Salaries Revisited

Posted by Justin on 2 November, 2011

Level
Elementary / Pre-intermediate

Salaries Revisited

FTSE directors’ earnings rise by nearly 50%

Once again, directors’ pay is back in the news. A new report from a research company, the IDS (Incomes Data Services), has revealed that last year the earnings of UK directors of the top 100 FTSE companies rose by nearly 50%. The average increase in CEO salaries was 43%. What’s more, directors’ bonuses have reportedly risen by 23%, making the average bonus a staggering £900,000!
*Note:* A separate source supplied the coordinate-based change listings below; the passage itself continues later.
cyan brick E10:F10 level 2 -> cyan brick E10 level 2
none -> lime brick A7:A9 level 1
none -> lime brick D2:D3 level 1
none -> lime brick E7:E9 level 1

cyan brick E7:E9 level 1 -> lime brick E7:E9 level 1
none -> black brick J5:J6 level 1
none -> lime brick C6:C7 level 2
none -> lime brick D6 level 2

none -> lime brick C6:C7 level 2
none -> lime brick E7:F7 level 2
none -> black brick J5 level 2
This research has generated a flurry of activity in the blogosphere. On the whole, most contributors are furious. The huge salary rises are described as ‘outrageous’ and ‘obscene’. ‘Boardroom greed’ and ‘fat cats’ are terms which occur in several posts. Many feel that directors’ bonuses are simply not linked to successful performance in the marketplace. It is not surprising that this research has triggered a wave of anger. For most ordinary workers in the United Kingdom, there is no real salary rise this year. The average pay increase is around 3.2% (2.6% in the private sector), with inflation at around 5.2%.

However, not all the posts condemn the increase in directors’ salaries. Some writers point out that, in the private sector, directors set their own salaries. That’s capitalism. What is more, CEO salaries should be high – these people take the business risks and this is rightly reflected in their pay.
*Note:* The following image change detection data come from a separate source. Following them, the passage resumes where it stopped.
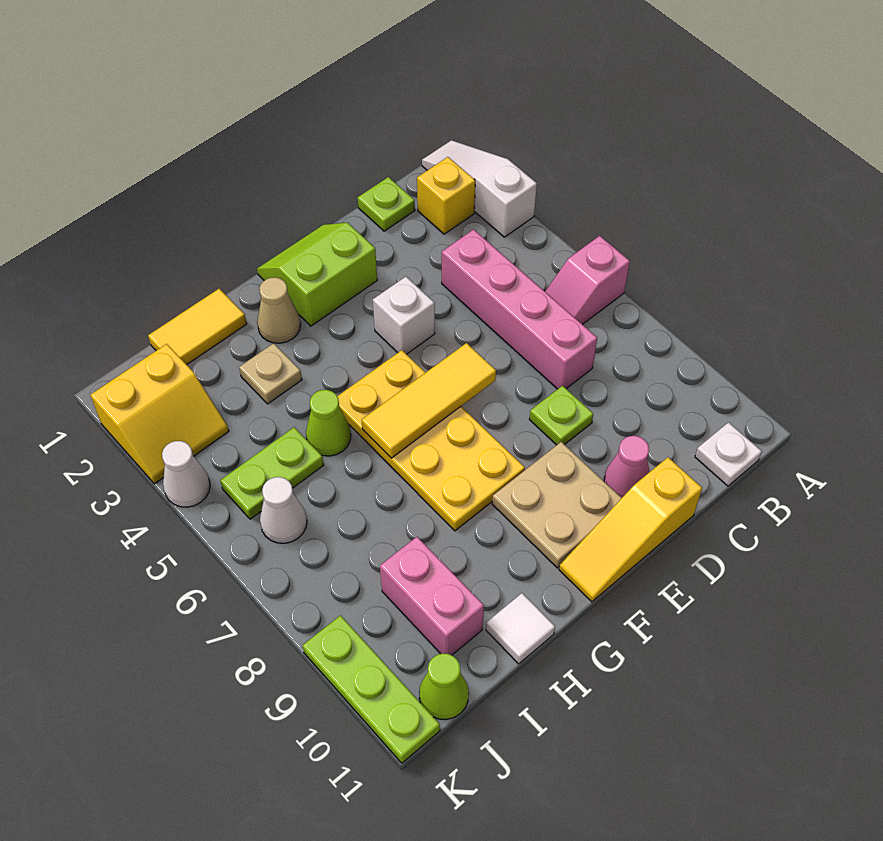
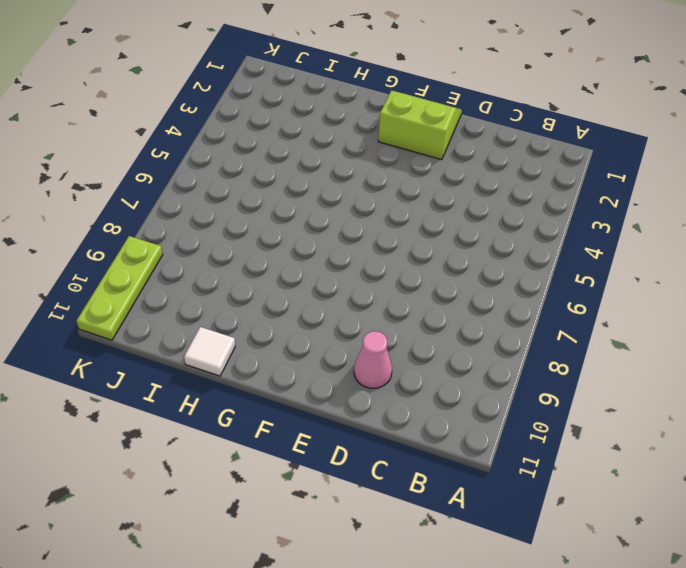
none -> white slope A1:A3 level 1 top 3
none -> pink slope A6:B6 level 1 top A
none -> yellow brick B2 level 1

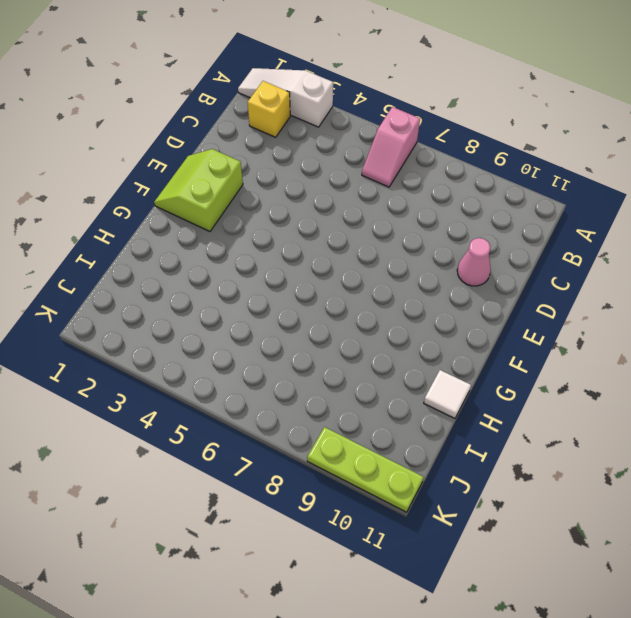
none -> white plate B11 level 1
none -> lime plate C1 level 1
none -> pink brick C4:C7 level 1

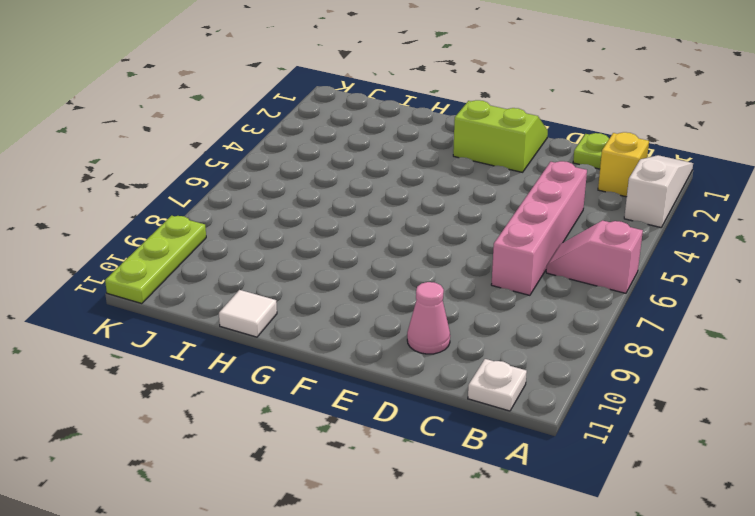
none -> lime plate D8 level 1
none -> yellow slope D11:F11 level 1 top D
none -> white brick E4 level 1

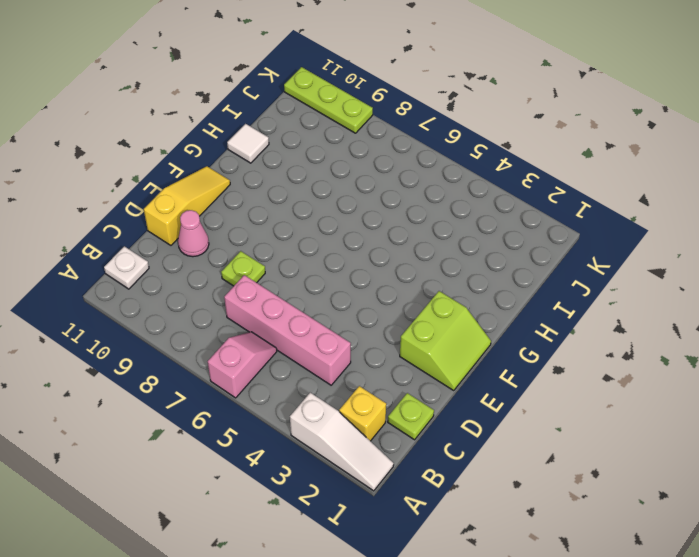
none -> white brick E4 level 1
none -> tan plate E9:F10 level 1
none -> yellow plate F5:G8 level 1

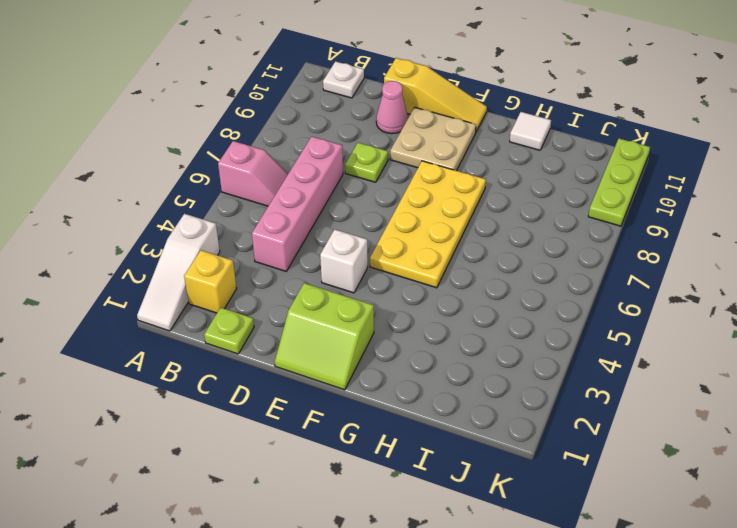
none -> tan cone G2 level 1
none -> yellow tile H1:I1 level 1
none -> tan plate H3 level 1

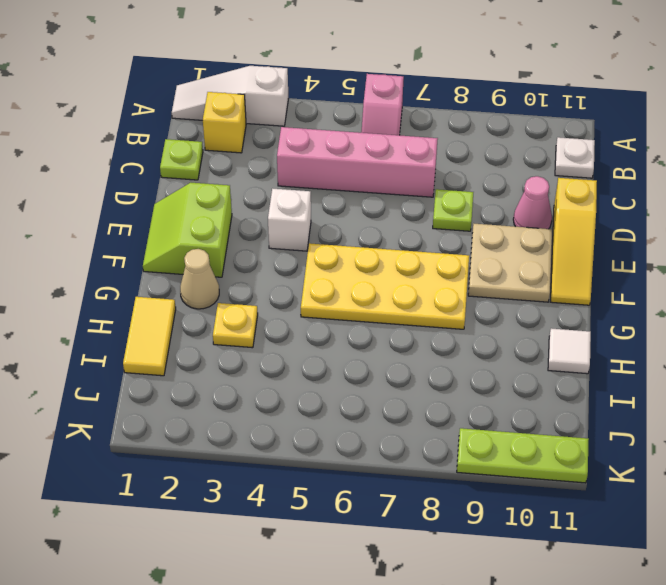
yellow plate H3 level 1 -> tan plate H3 level 1
none -> lime cone H5 level 1
none -> lime plate I5:J5 level 1
none -> pink brick I9:I10 level 1

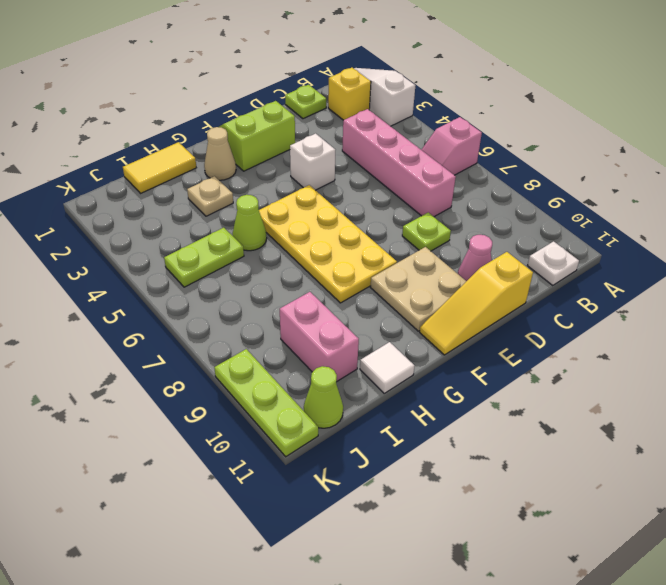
none -> yellow slope J2:K3 level 1 top 2
none -> white cone J6 level 1
none -> white cone K4 level 1

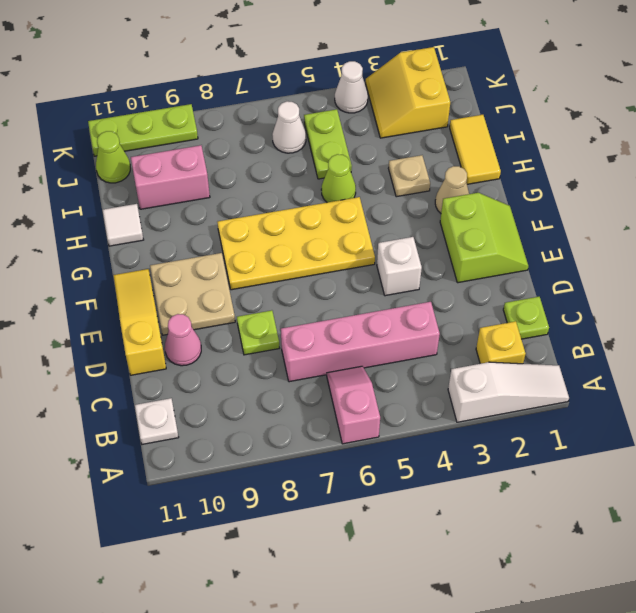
none -> yellow tile E6:G6 level 2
The original e-lesson, ‘Salaries’, mentioned the ‘pay divide’. This latest research suggests that this gap is widening. The lesson also posed the question: ‘Are bonuses fair?’. Today, such bonuses are just a standard part of many remuneration packages. What seems to be clear is that the salaries for those at the very top are now even further removed from the everyday economic realities of the rest of us.

Some questions you may wish to discuss with your students are:

  • Are top company directors over-paid?
  • Is there a large salary gap between the lowest and highest earners in your country?
  • Are salaries keeping ahead of inflation in your own company?